One constant is the vast amount of money sluicing through the political system in what is certain to be the most expensive election in the nation’s history. Experts estimate that campaign spending, which has risen inexorably in recent years, will easily surpass the $6.28 billion record set in the 2012 federal elections and could conceivably reach $9 billion, much of it for political advertising.

Bauer:

What the Times does not account for—and what may pose the largest problem for reform driven by anxieties about volume and its salutary use—are the stakes that parties, political groups, activists, and others may perceive in the contests on which so much is spent.

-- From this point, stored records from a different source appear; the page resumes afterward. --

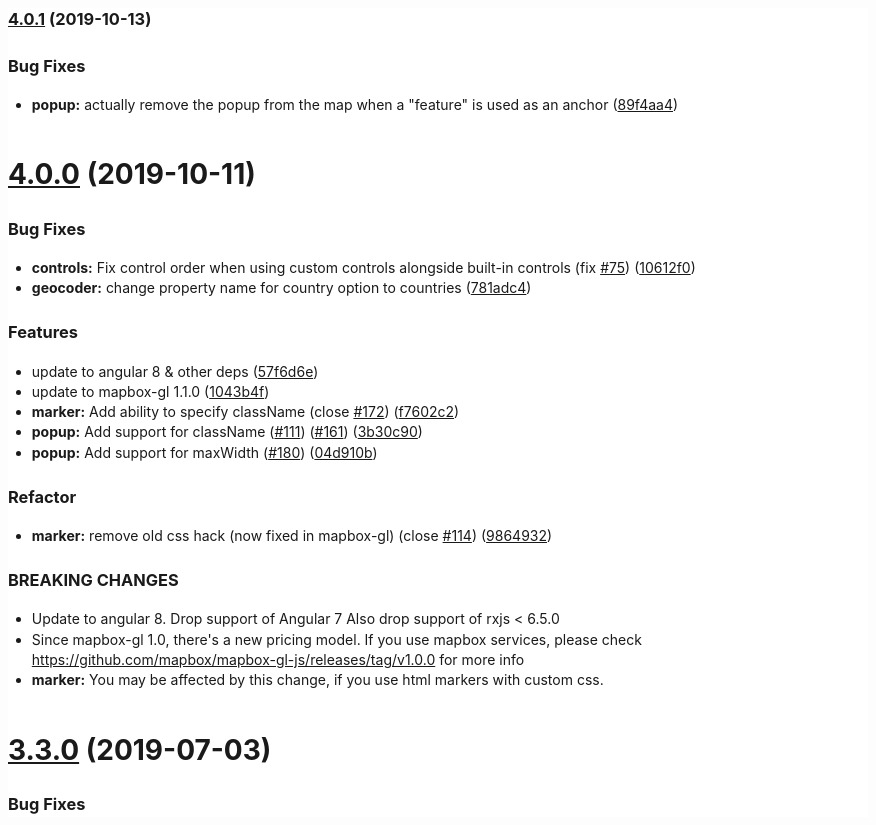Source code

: ### [4.0.1](https://github.com/Wykks/ngx-mapbox-gl/compare/v4.0.0...v4.0.1) (2019-10-13)

### Bug Fixes

- **popup:** actually remove the popup from the map when a "feature" is used as an anchor ([89f4aa4](https://github.com/Wykks/ngx-mapbox-gl/commit/89f4aa4))

# [4.0.0](https://github.com/Wykks/ngx-mapbox-gl/compare/v3.3.0...v4.0.0) (2019-10-11)

### Bug Fixes

- **controls:** Fix control order when using custom controls alongside built-in controls (fix [#75](https://github.com/Wykks/ngx-mapbox-gl/issues/75)) ([10612f0](https://github.com/Wykks/ngx-mapbox-gl/commit/10612f0))
- **geocoder:** change property name for country option to countries ([781adc4](https://github.com/Wykks/ngx-mapbox-gl/commit/781adc4))

### Features

- update to angular 8 & other deps ([57f6d6e](https://github.com/Wykks/ngx-mapbox-gl/commit/57f6d6e))
- update to mapbox-gl 1.1.0 ([1043b4f](https://github.com/Wykks/ngx-mapbox-gl/commit/1043b4f))
- **marker:** Add ability to specify className (close [#172](https://github.com/Wykks/ngx-mapbox-gl/issues/172)) ([f7602c2](https://github.com/Wykks/ngx-mapbox-gl/commit/f7602c2))
- **popup:** Add support for className ([#111](https://github.com/Wykks/ngx-mapbox-gl/issues/111)) ([#161](https://github.com/Wykks/ngx-mapbox-gl/issues/161)) ([3b30c90](https://github.com/Wykks/ngx-mapbox-gl/commit/3b30c90))
- **popup:** Add support for maxWidth ([#180](https://github.com/Wykks/ngx-mapbox-gl/issues/180)) ([04d910b](https://github.com/Wykks/ngx-mapbox-gl/commit/04d910b))

### Refactor

- **marker:** remove old css hack (now fixed in mapbox-gl) (close [#114](https://github.com/Wykks/ngx-mapbox-gl/issues/114)) ([9864932](https://github.com/Wykks/ngx-mapbox-gl/commit/9864932))

### BREAKING CHANGES

- Update to angular 8. Drop support of Angular 7
  Also drop support of rxjs < 6.5.0
- Since mapbox-gl 1.0, there's a new pricing model.
  If you use mapbox services, please check https://github.com/mapbox/mapbox-gl-js/releases/tag/v1.0.0 for more info
- **marker:** You may be affected by this change, if you use html markers with custom css.

# [3.3.0](https://github.com/Wykks/ngx-mapbox-gl/compare/v3.2.0...v3.3.0) (2019-07-03)

### Bug Fixes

The Times should be sensitive to this point. Consider its own editorials in the Presidential race. It has opined that the Republican Party has stepped into “darkness”with the presumptive choice of Donald Trump, a candidate who it accuses of running on“outright falsehoods,” of lacking any “grasp of the complexity of the world,” of posing a “danger” voters should recognize, and of “inexperience paired with intellectual lazinessthat would make him a disastrous president,” whose “rise carries a grim lesson for all.”

All this raises the question: Does the Times take the view that there remains some limit in the larger public interest on the amounts that should be spent, and the “negativity” of the messages funded, to keep Trump out of the White House?